Yesterday was not only the first day of the New Year, it was also a milestone celebration of an event that took place in these United States 150 years ago - the signing by President Abraham Lincoln of the Emancipation Proclamation. This bold move, taken in the midst of our historic Civil War, laid the groundwork for the recognition of equality among all peoples, a struggle that is yet to be realized in its totality. In the Proclamation, the President declared that all slaves in the Confederate States were free men and women. It was a simple yet profound declaration of what should have been seen as obvious, but which was not. The Dred-Scott Supreme Court decision had declared that slaves were property and did not have the dignity or rights of human beings. The slaves of the South, vital for the economy, were seen and treated in different ways by different families.
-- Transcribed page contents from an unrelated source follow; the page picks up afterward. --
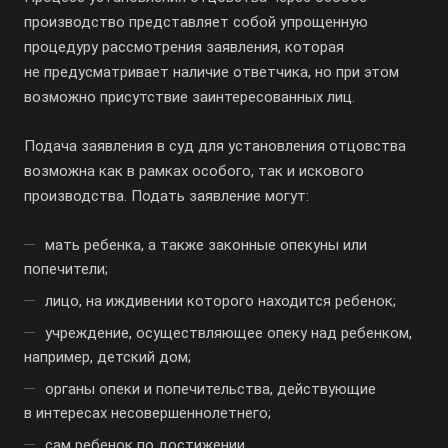
производство представляет собой упрощенную
процедуру рассмотрения заявления, которая
не предусматривает наличие ответчика, но при этом
возможно присутствие заинтересованных лиц.
Подача заявления в суд для установления отцовства
возможна как в рамках особого, так и искового
производства. Подать заявление могут:
мать ребенка, а также законные опекуны или
попечители;
лицо, на иждивении которого находится ребенок;
учреждение, осуществляющее опеку над ребенком,
например, детский дом;
органы опеки и попечительства, действующие
в интересах несовершеннолетнего;
сам ребенок по достижении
And yet slavery, subjugation and inequality denied God given freedoms and dignity. This bold move placed the question of slavery within the context of that great war, and became a rallying cry for many.
The movie "Lincoln" which was released recently is an excellent portrayal of the subsequent efforts of the President and others of passing an Amendment to the Constitution (the 13th) that would grant equality to all citizens. That effort took place following the Proclamation and preceded the President's death, in the Spring of 1863.
Even with that Amendment, it took years until the Civil Rights Movement's gains in this country, and we are not there yet. The struggle continues, and is not only one of color, but of ethnic prejudice, of economic persecution and inequality, and of our basic denial of God given dignity. But January 1, 1863 was an important step in our journey as a nation.